The task
An exact copy of all entries is required.

Records provided
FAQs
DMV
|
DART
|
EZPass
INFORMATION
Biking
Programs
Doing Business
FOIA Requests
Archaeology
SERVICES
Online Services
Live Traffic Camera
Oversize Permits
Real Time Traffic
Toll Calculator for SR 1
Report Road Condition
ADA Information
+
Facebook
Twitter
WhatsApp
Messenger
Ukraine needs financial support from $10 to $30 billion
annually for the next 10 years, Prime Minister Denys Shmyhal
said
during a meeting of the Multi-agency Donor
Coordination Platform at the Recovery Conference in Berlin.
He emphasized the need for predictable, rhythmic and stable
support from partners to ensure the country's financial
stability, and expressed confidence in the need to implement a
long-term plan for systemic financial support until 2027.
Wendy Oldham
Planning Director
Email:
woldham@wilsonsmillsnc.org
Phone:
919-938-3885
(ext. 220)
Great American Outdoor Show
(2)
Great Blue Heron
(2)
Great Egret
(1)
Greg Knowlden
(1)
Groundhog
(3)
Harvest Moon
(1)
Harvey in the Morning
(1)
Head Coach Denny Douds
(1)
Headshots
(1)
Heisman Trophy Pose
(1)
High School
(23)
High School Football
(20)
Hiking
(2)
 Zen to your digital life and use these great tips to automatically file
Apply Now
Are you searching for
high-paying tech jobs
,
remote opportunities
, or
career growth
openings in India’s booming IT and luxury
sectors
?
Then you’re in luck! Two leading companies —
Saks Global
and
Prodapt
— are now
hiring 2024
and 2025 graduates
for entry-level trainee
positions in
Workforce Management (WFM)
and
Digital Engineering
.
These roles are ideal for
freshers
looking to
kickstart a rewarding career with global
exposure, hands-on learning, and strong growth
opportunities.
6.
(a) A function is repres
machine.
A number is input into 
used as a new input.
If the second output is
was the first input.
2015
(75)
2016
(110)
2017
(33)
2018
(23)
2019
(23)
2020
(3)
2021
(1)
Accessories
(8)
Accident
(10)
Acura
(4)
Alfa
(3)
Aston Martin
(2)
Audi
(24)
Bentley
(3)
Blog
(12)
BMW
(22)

Your response
FAQs
DMV
|
DART
|
EZPass
INFORMATION
Biking
Programs
Doing Business
FOIA Requests
Archaeology
SERVICES
Online Services
Live Traffic Camera
Oversize Permits
Real Time Traffic
Toll Calculator for SR 1
Report Road Condition
ADA Information
+
Facebook
Twitter
WhatsApp
Messenger
Ukraine needs financial support from $10 to $30 billion
annually for the next 10 years, Prime Minister Denys Shmyhal
said
during a meeting of the Multi-agency Donor
Coordination Platform at the Recovery Conference in Berlin.
He emphasized the need for predictable, rhythmic and stable
support from partners to ensure the country's financial
stability, and expressed confidence in the need to implement a
long-term plan for systemic financial support until 2027.
Wendy Oldham
Planning Director
Email:
woldham@wilsonsmillsnc.org
Phone:
919-938-3885
(ext. 220)
Great American Outdoor Show
(2)
Great Blue Heron
(2)
Great Egret
(1)
Greg Knowlden
(1)
Groundhog
(3)
Harvest Moon
(1)
Harvey in the Morning
(1)
Head Coach Denny Douds
(1)
Headshots
(1)
Heisman Trophy Pose
(1)
High School
(23)
High School Football
(20)
Hiking
(2)
 Zen to your digital life and use these great tips to automatically file
Apply Now
Are you searching for
high-paying tech jobs
,
remote opportunities
, or
career growth
openings in India’s booming IT and luxury
sectors
?
Then you’re in luck! Two leading companies —
Saks Global
and
Prodapt
— are now
hiring 2024
and 2025 graduates
for entry-level trainee
positions in
Workforce Management (WFM)
and
Digital Engineering
.
These roles are ideal for
freshers
looking to
kickstart a rewarding career with global
exposure, hands-on learning, and strong growth
opportunities.
6.
(a) A function is repres
machine.
A number is input into 
used as a new input.
If the second output is
was the first input.
2015
(75)
2016
(110)
2017
(33)
2018
(23)
2019
(23)
2020
(3)
2021
(1)
Accessories
(8)
Accident
(10)
Acura
(4)
Alfa
(3)
Aston Martin
(2)
Audi
(24)
Bentley
(3)
Blog
(12)
BMW
(22)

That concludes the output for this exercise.